Saved entries:
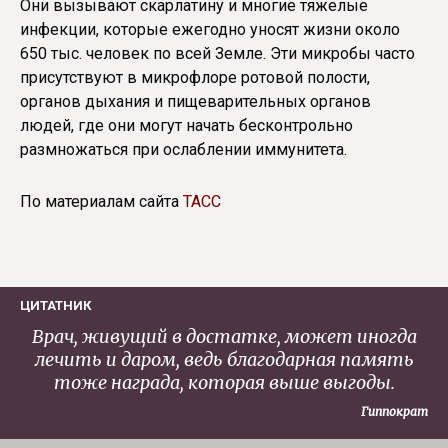
Они вызывают скарлатину и многие тяжелые
инфекции, которые ежегодно уносят жизни около
650 тыс. человек по всей Земле. Эти микробы часто
присутствуют в микрофлоре ротовой полости,
органов дыхания и пищеварительных органов
людей, где они могут начать бесконтрольно
размножаться при ослаблении иммунитета.
По материалам сайта
ТАСС
ЦИТАТНИК
Врач, живущий в достатке, может иногда
лечить и даром, ведь благодарная память
тоже награда, которая выше выгоды.
Гиппократ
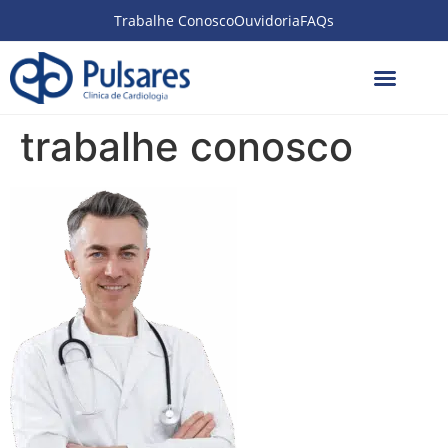
Trabalhe Conosco
Ouvidoria
FAQs
trabalhe conosco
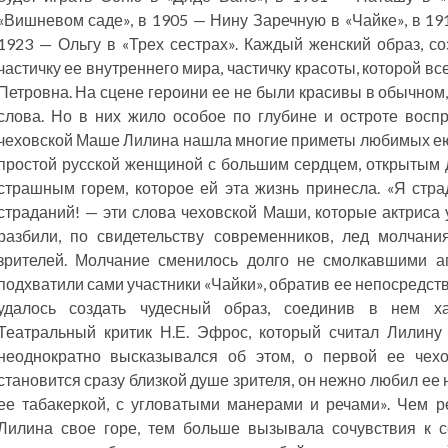
«Вишневом саде», в 1905 — Нину Заречную в «Чайке», в 19
1923 — Ольгу в «Трех сестрах». Каждый женский образ, со
частичку ее внутреннего мира, частичку красоты, которой вс
Петровна. На сцене героини ее не были красивы в обычном
слова. Но в них жило особое по глубине и остроте восп
чеховской Маше Лилина нашла многие приметы любимых ею
простой русской женщиной с большим сердцем, открытым 
страшным горем, которое ей эта жизнь принесла. «Я страд
страданий! — эти слова чеховской Маши, которые актриса 
разбили, по свидетельству современников, лед молчан
зрителей. Молчание сменилось долго не смолкавшими а
подхватили сами участники «Чайки», обратив ее непосредст
удалось создать чудесный образ, соединив в нем хар
Театральный критик Н.Е. Эфрос, который считал Лилин
неоднократно высказывался об этом, о первой ее чех
становится сразу близкой душе зрителя, он нежно любил ее
ее табакеркой, с угловатыми манерами и речами». Чем
Лилина свое горе, тем больше вызывала сочувствия к се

== Problem ==
Return all the data exactly, and keep the pictures out.

== Response to this exercise ==
Они вызывают скарлатину и многие тяжелые
инфекции, которые ежегодно уносят жизни около
650 тыс. человек по всей Земле. Эти микробы часто
присутствуют в микрофлоре ротовой полости,
органов дыхания и пищеварительных органов
людей, где они могут начать бесконтрольно
размножаться при ослаблении иммунитета.
По материалам сайта
ТАСС
ЦИТАТНИК
Врач, живущий в достатке, может иногда
лечить и даром, ведь благодарная память
тоже награда, которая выше выгоды.
Гиппократ
Trabalhe Conosco
Ouvidoria
FAQs
trabalhe conosco
«Вишневом саде», в 1905 — Нину Заречную в «Чайке», в 19
1923 — Ольгу в «Трех сестрах». Каждый женский образ, со
частичку ее внутреннего мира, частичку красоты, которой вс
Петровна. На сцене героини ее не были красивы в обычном
слова. Но в них жило особое по глубине и остроте восп
чеховской Маше Лилина нашла многие приметы любимых ею
простой русской женщиной с большим сердцем, открытым 
страшным горем, которое ей эта жизнь принесла. «Я страд
страданий! — эти слова чеховской Маши, которые актриса 
разбили, по свидетельству современников, лед молчан
зрителей. Молчание сменилось долго не смолкавшими а
подхватили сами участники «Чайки», обратив ее непосредст
удалось создать чудесный образ, соединив в нем хар
Театральный критик Н.Е. Эфрос, который считал Лилин
неоднократно высказывался об этом, о первой ее чех
становится сразу близкой душе зрителя, он нежно любил ее
ее табакеркой, с угловатыми манерами и речами». Чем
Лилина свое горе, тем больше вызывала сочувствия к се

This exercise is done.